Have you ever had a week? You know, that week you refer to in all caps bold, italicized and underlined? We are about halfway through this first semester, and that WEEK just hit me. On top of an already busy schedule, I had three major papers to write, no time to sleep, and an extreme bout of homesickness. The negative cherry on top of the worst sundae ever was learning that my one and only ex-boyfriend is dating someone else, a girl whom I respect. I would not have been so affected by a memory of him if we had ended amicably. You see, our relationship began in the "honeymoon" phase and turned into a manipulative and dangerous relationship. I was emotionally scarred from the experience; I shut out my family and struggled with talking to my mentors about what had happened.
Why do we allow our past to affect us the way it does?
Whether it is seeing an ex-partner, reliving an argument, or constantly thinking about our mistakes, it is easy for us to get caught up in what we have done and lose sight of what we plan to do. For me, it was making some of my most regrettable mistakes in this relationship and dealing with depression for several months after I had ended things. I freely admit that my only relationship with a boy has significantly tarnished my view of men, and I so want that to change.
I have a serious case of letting my past eat into my future.
Paul knew better than anyone about having to let go of his past.
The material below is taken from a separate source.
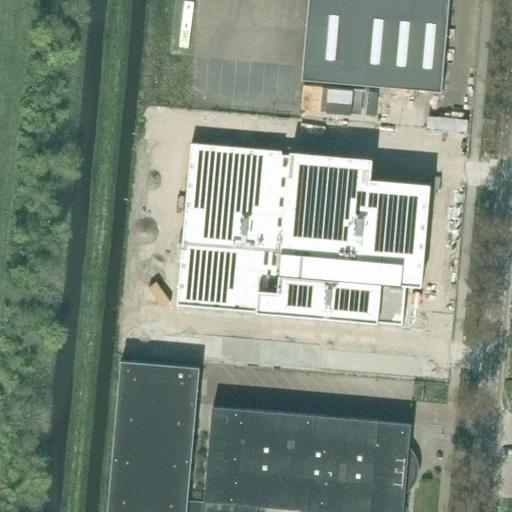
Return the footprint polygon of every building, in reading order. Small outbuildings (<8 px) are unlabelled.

You know Paul, the guy who used to be Saul and was basically the enemy of Christians? He facilitated what modern-day Christians refer to as the first martyr of the New Testament, Stephen. Yeah, this same guy ended up devoting his life to serving God and wrote most of the New Testament, but I am sure he struggled with his dark past often. Paul says it best when he encourages the Philippians in chapter 3: "Brothers and sisters, I do not consider myself yet to have taken hold of it. But one thing I do: Forgetting what is behind and straining toward what is ahead, I press on toward the goal to win the prize for which God has called me heavenward in Christ Jesus."
My guilt over the poor choices I have made in my life is not heaven-sent. Let me repeat that: guilt is NOT from God. Guilt is our enemy because it causes us to dwell in our own thoughts rather than bring our cares to God. He wants to comfort our hearts, so we should let Him! He has forgiven us, and as followers of Christ, our future is in heaven no matter what the trials of Earth may look like. Paul hits home when he says that we need to stop constantly reminding ourselves of what we have done wrong in our past and continue to look toward Jesus, the Prince of Peace.
If you feel you are being held captive by your past, breathe.
I know the pain, the feeling that you cannot escape what you are trying to run from. But, listen to this: you can, and you will. Know that there is a beautiful future in front of you and that light always comes after darkness. These are not just cheesy sentiments meant to cheer you up; these are promises found in the Word of God. His promises are true, and He will never leave you or forsake you. We are human; we will still struggle with regret and depression because of our pasts. We can be affected by guilt in the middle of a good or bad week, and the battle for peace will begin again. However, we have the best hope: Jesus only cares about our futures. Our pasts have no control over us when Jesus is in the picture.